Realisasi inflasi inti yang lebih tinggi dari perkiraan pasar membuat investor khawatir terhadap kebijakan bank sentral AS, The Federal Reserve. Pasalnya, tingginya inflasi inti berpotensi membuat The Fed mengeluarkan kebijakan moneter yang lebih agresif.
Dilansir dari CNBC, Kamis (14/7/2022), pengumuman IHK juga membuat imbal hasil treasury AS tenor 2 tahun naik sembilan basis poin menjadi sekitar 3,138 persen. Sementara imbal hasil pada treasury tenor 10 tahun turun sekitar 4 basis poin menjadi 2,919.

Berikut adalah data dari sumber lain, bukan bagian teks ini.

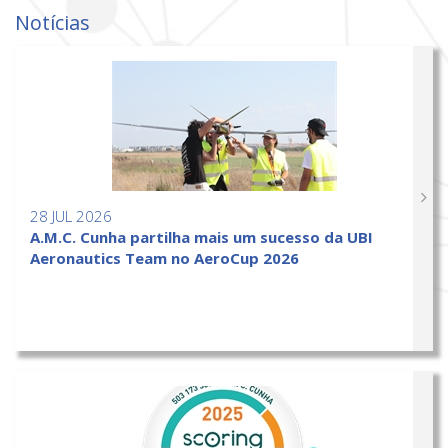
Notícias
28 JUL 2026
A.M.C. Cunha partilha mais um sucesso da UBI
Aeronautics Team no AeroCup 2026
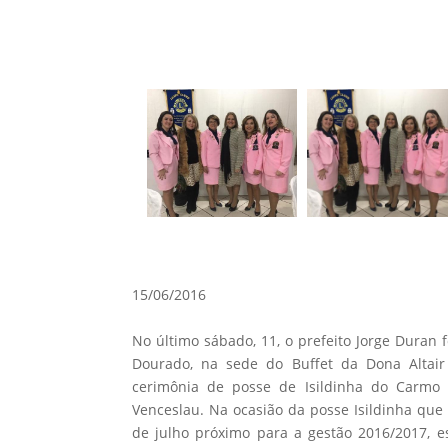
15/06/2016
No último sábado, 11, o prefeito Jorge Duran f
Dourado, na sede do Buffet da Dona Altair 
cerimônia de posse de Isildinha do Carmo F
Venceslau. Na ocasião da posse Isildinha que
de julho próximo para a gestão 2016/2017, 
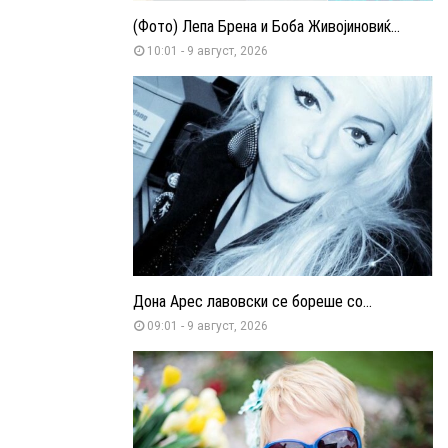
(Фото) Лепа Брена и Боба Живојиновиќ...
10:01 - 9 август, 2026
Дона Арес лавовски се бореше со...
09:01 - 9 август, 2026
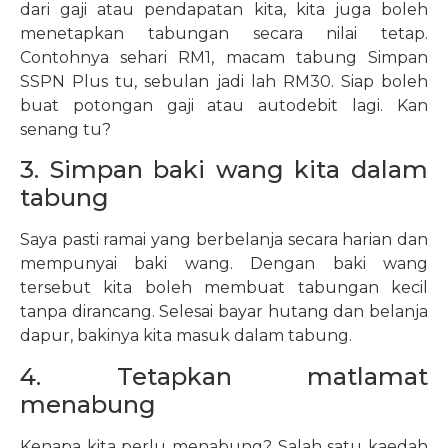
dari gaji atau pendapatan kita, kita juga boleh
menetapkan tabungan secara nilai tetap.
Contohnya sehari RM1, macam tabung Simpan
SSPN Plus tu, sebulan jadi lah RM30. Siap boleh
buat potongan gaji atau autodebit lagi. Kan
senang tu?
3. Simpan baki wang kita dalam
tabung
Saya pasti ramai yang berbelanja secara harian dan
mempunyai baki wang. Dengan baki wang
tersebut kita boleh membuat tabungan kecil
tanpa dirancang. Selesai bayar hutang dan belanja
dapur, bakinya kita masuk dalam tabung.
4. Tetapkan matlamat
menabung
Kenapa kita perlu menabung? Salah satu kaedah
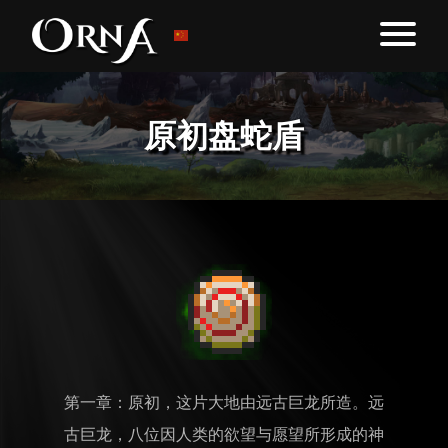
原初盘蛇盾
第一章：原初，这片大地由远古巨龙所造。远
古巨龙，八位因人类的欲望与愿望所形成的神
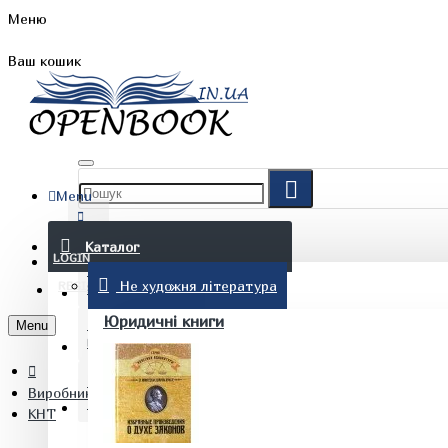
Меню
Ваш кошик
Menu
FAQ
Каталог
LOGIN
Не художня література
REGISTER
БЛОГ
Юридичні книги
Menu
КОНТАКТИ
Виробник
(097) 015 28 90
КНТ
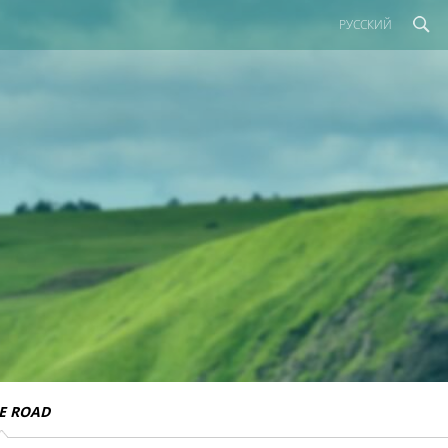
РУССКИЙ
E ROAD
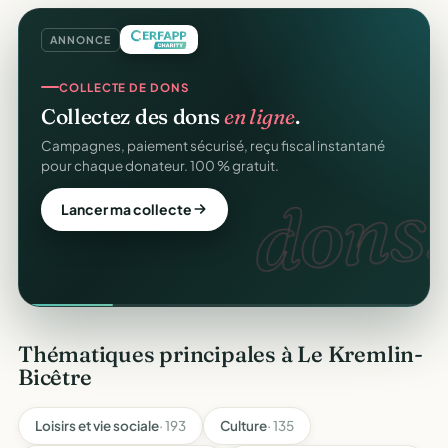
ANNONCE
COLLECTE DE DONS
Collectez des dons
en ligne
.
Campagnes, paiement sécurisé, reçu fiscal instantané
pour chaque donateur. 100 % gratuit.
dons.
Lancer ma collecte
Thématiques principales à Le Kremlin-
Bicêtre
Loisirs et vie sociale
· 193
Culture
· 135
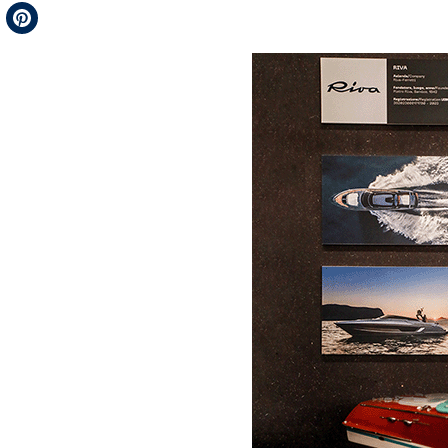
Telegram
Pinterest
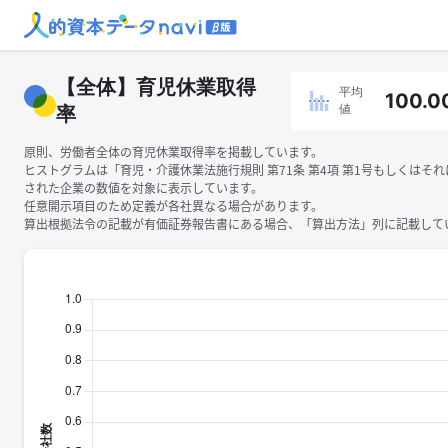
【全体】育児休業取得
平均
100.0
値
率
原則、労働者全体の育児休業取得率を掲載しています。
ヒストグラムは「育児・介護休業法施行規則 第71条 第4項 第1号もしくはそ
された企業の数値を対象に表示しています。
任意開示項目のため定義が各社異なる場合があります。
算出根拠法令の記載が有価証券報告書にある場合、「算出方法」列に記載してい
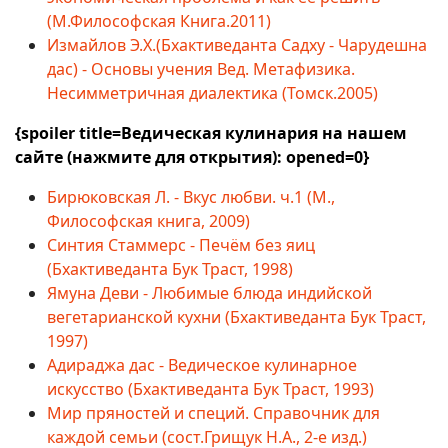
(М.Философская Книга.2011)
Измайлов Э.Х.(Бхактиведанта Садху - Чарудешна
дас) - Основы учения Вед. Метафизика.
Несимметричная диалектика (Томск.2005)
{spoiler title=Ведическая кулинария на нашем
сайте (нажмите для открытия): opened=0}
Бирюковская Л. - Вкус любви. ч.1 (М.,
Философская книга, 2009)
Синтия Стаммерс - Печём без яиц
(Бхактиведанта Бук Траст, 1998)
Ямуна Деви - Любимые блюда индийской
вегетарианской кухни (Бхактиведанта Бук Траст,
1997)
Адираджа дас - Ведическое кулинарное
искусство (Бхактиведанта Бук Траст, 1993)
Мир пряностей и специй. Справочник для
каждой семьи (сост.Грищук Н.А., 2-е изд.)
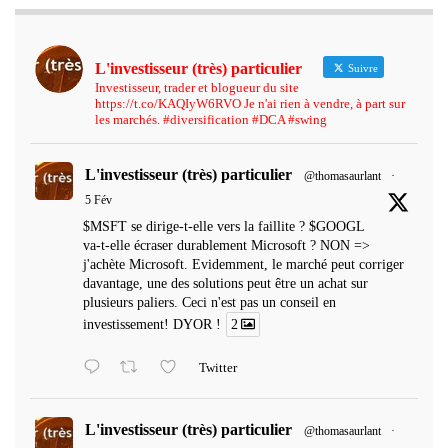
L'investisseur (très) particulier
Suivre
Investisseur, trader et blogueur du site
https://t.co/KAQIyW6RVO Je n'ai rien à vendre, à part sur
les marchés. #diversification #DCA #swing
L'investisseur (très) particulier
@thomasaurlant
·
5 Fév
$MSFT se dirige-t-elle vers la faillite ? $GOOGL
va-t-elle écraser durablement Microsoft ? NON =>
j'achète Microsoft. Evidemment, le marché peut corriger
davantage, une des solutions peut être un achat sur
plusieurs paliers. Ceci n'est pas un conseil en
investissement! DYOR !
2
Twitter
L'investisseur (très) particulier
@thomasaurlant
·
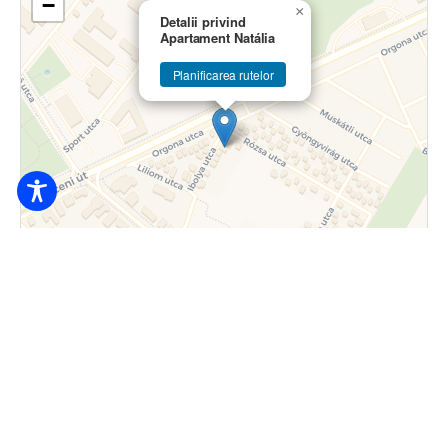
−
×
Detalii privind
Apartament Natália
Planificarea rutelor
Broșură
|
© Contributori OpenStreetMap © CARTO
6.000
Ft / persoană / de la noapte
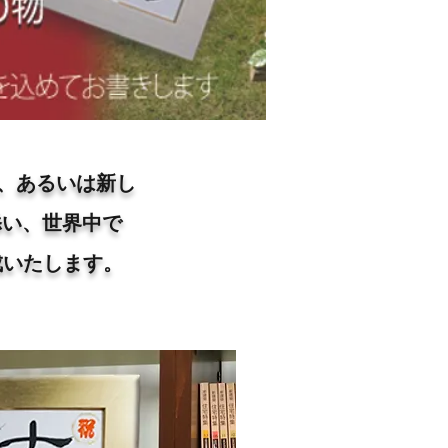
、あるいは新し
添い、世界中で
成いたします。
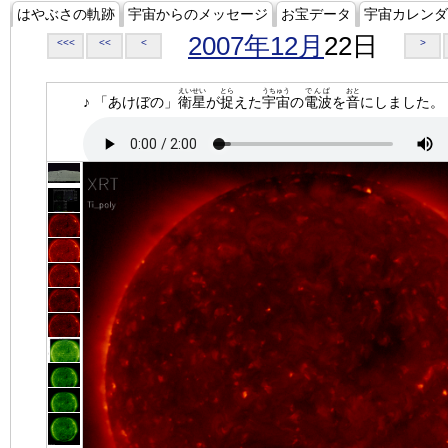
はやぶさの軌跡
宇宙からのメッセージ
お宝データ
宇宙カレンダ
2007年12月
22日
<<<
<<
<
>
えいせい
とら
うちゅう
でんぱ
おと
♪ 「あけぼの」
衛星
が
捉
えた
宇宙
の
電波
を
音
にしました。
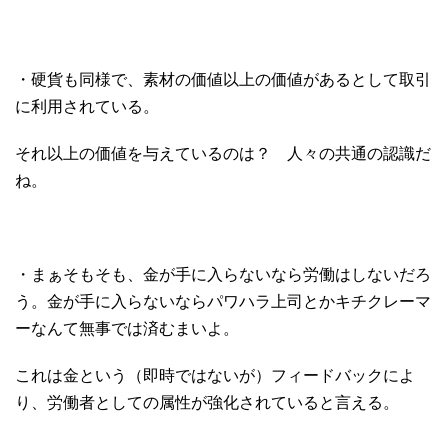
・硬貨も同様で、素材の価値以上の価値があるとして取引
に利用されている。
それ以上の価値を与えているのは？ 人々の共通の認識だ
ね。
・まぁそもそも、金が手に入らないなら労働はしないだろ
う。金が手に入らないならパワハラ上司とかキチクレーマ
ーなんて無事では済むまいよ。
これは金という（即時ではないが）フィードバックによ
り、労働者としての属性が強化されていると言える。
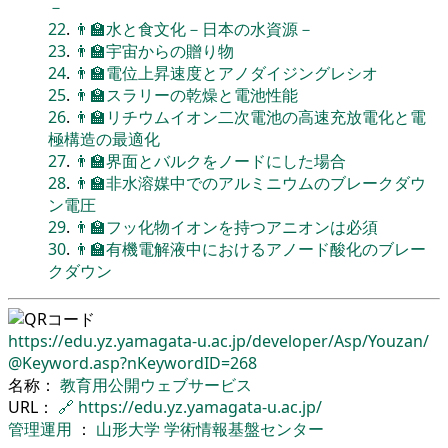
－
22
.
👨‍🏫水と食文化－日本の水資源－
23
.
👨‍🏫宇宙からの贈り物
24
.
👨‍🏫電位上昇速度とアノダイジングレシオ
25
.
👨‍🏫スラリーの乾燥と電池性能
26
.
👨‍🏫リチウムイオン二次電池の高速充放電化と電
極構造の最適化
27
.
👨‍🏫界面とバルクをノードにした場合
28
.
👨‍🏫非水溶媒中でのアルミニウムのブレークダウ
ン電圧
29
.
👨‍🏫フッ化物イオンを持つアニオンは必須
30
.
👨‍🏫有機電解液中におけるアノード酸化のブレー
クダウン
https://edu.yz.yamagata-u.ac.jp/
developer/
Asp/
Youzan/
@Keyword.asp?nKeywordID=268
名称：
教育用公開ウェブサービス
URL：
🔗
https://edu.yz.yamagata-u.ac.jp/
管理運用
：
山形大学
学術情報基盤センター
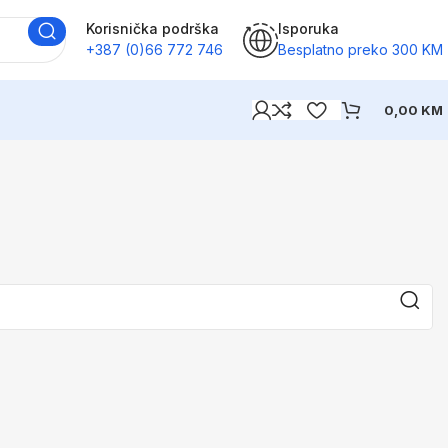
Korisnička podrška
Isporuka
+387 (0)66 772 746
Besplatno preko 300 KM
0,00
KM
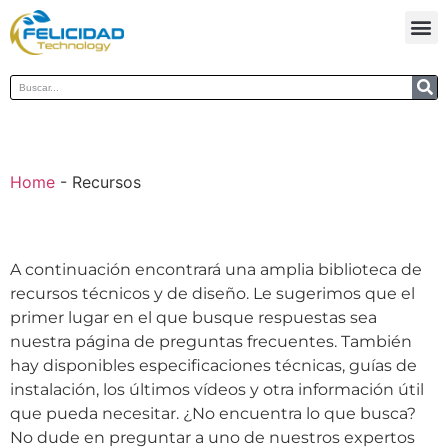
Home
-
Recursos
A continuación encontrará una amplia biblioteca de
recursos técnicos y de diseño. Le sugerimos que el
primer lugar en el que busque respuestas sea
nuestra página de preguntas frecuentes. También
hay disponibles especificaciones técnicas, guías de
instalación, los últimos vídeos y otra información útil
que pueda necesitar. ¿No encuentra lo que busca?
No dude en preguntar a uno de nuestros expertos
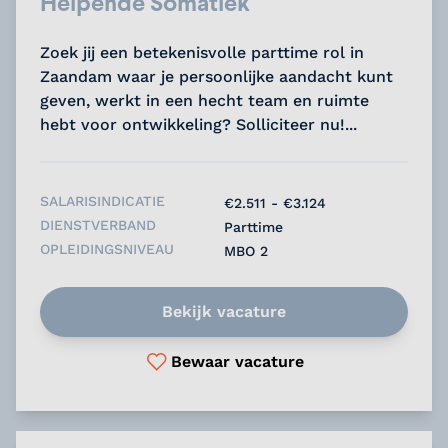
Helpende Somatiek
Zoek jij een betekenisvolle parttime rol in
Zaandam waar je persoonlijke aandacht kunt
geven, werkt in een hecht team en ruimte
hebt voor ontwikkeling? Solliciteer nu!...
SALARISINDICATIE
€2.511 - €3.124
DIENSTVERBAND
Parttime
OPLEIDINGSNIVEAU
MBO 2
Bekijk vacature
Bewaar vacature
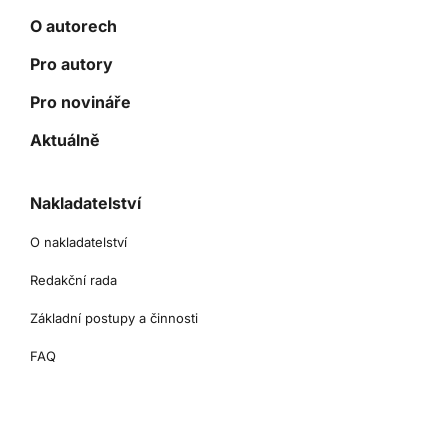
O autorech
Pro autory
Pro novináře
Aktuálně
Nakladatelství
O nakladatelství
Redakční rada
Základní postupy a činnosti
FAQ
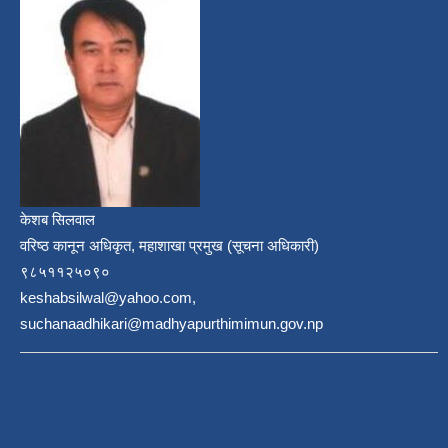
केशब सिलवाल
वरिष्ठ कानून अधिकृत, महाशाखा प्रमुख (सूचना अधिकारी)
९८५११२५०९०
keshabsilwal@yahoo.com,
suchanaadhikari@madhyapurthimimun.gov.np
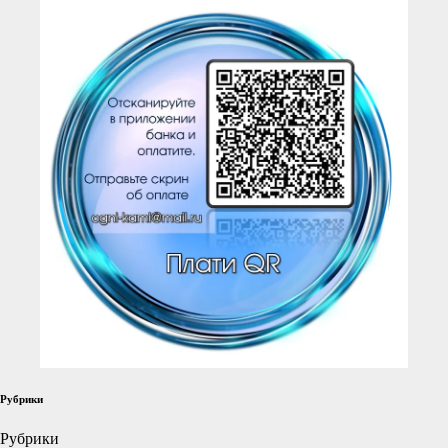
Рубрики
Рубрики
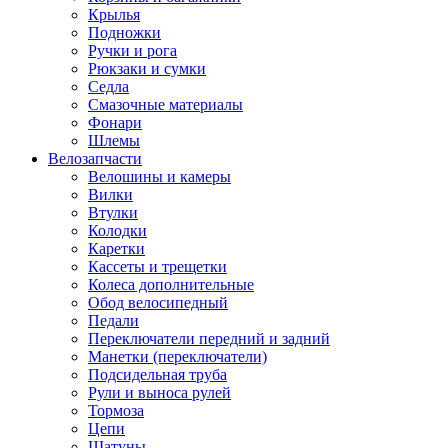
Крылья
Подножки
Ручки и рога
Рюкзаки и сумки
Седла
Смазочные материалы
Фонари
Шлемы
Велозапчасти
Велошины и камеры
Вилки
Втулки
Колодки
Каретки
Кассеты и трещетки
Колеса дополнительные
Обод велосипедный
Педали
Переключатели передний и задний
Манетки (переключатели)
Подсидельная труба
Рули и выноса рулей
Тормоза
Цепи
Шатуны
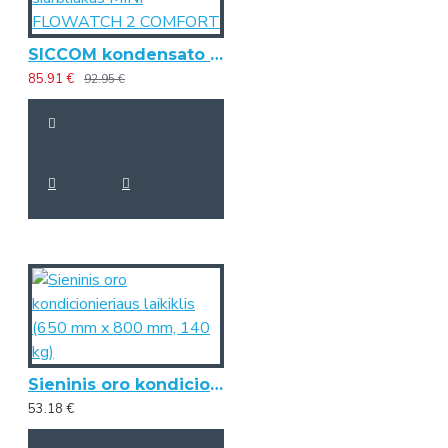
SICCOM kondensato siurbliukas MINI FLOWATCH 2 COMFORT
85.91 €
92.95 €
Sieninis oro kondicionieriaus laikiklis (650 mm x 800 mm, 140 kg)
53.18 €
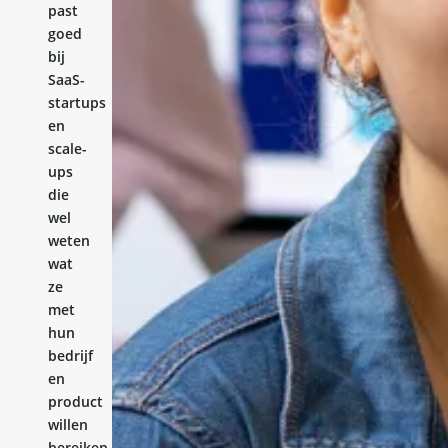
past
goed
bij
SaaS-
startups
en
scale-
ups
die
wel
weten
wat
ze
met
hun
bedrijf
en
product
willen
bereiken,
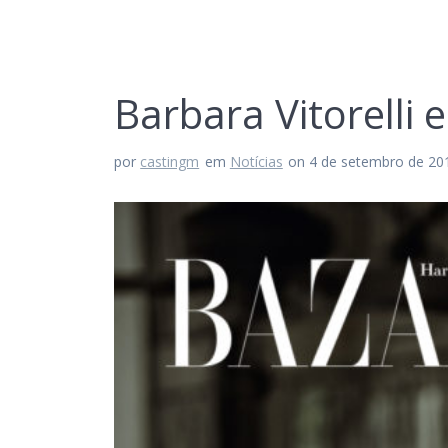
Barbara Vitorelli 
por
castingm
em
Notícias
on 4 de setembro de 20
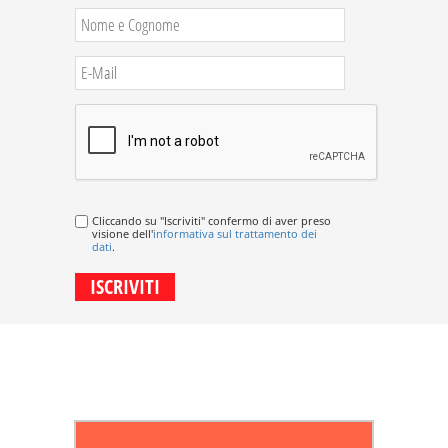
Cliccando su "Iscriviti" confermo di aver preso
visione dell'
informativa sul trattamento dei
dati
.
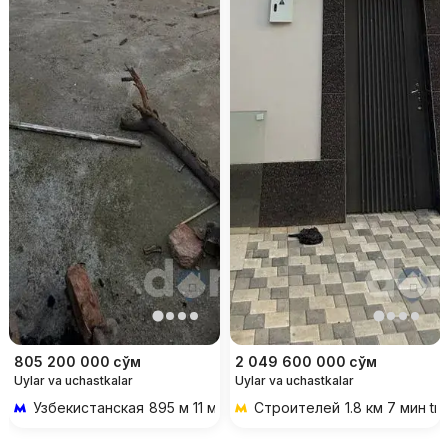
805 200 000
сўм
2 049 600 000
сўм
Uylar va uchastkalar
Uylar va uchastkalar
Узбекистанская
895 м 11 мин piyoda
Строителей
1.8 км 7 мин tr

Ketika terjadi kurva imbal hasil inverting, yaitu ketika imbal hasil tenor lebih pendek lebih tinggi dari imbal hasil surat utang yang lebih panjang, maka itu tanda-tanda AS mengalami resesi semakin nyata.
Meskipun demikian, investor masih menanti pengumuman data pengangguran dan indeks harga produksi, untuk melihat lebih jelas kondisi perekonomian AS saat ini.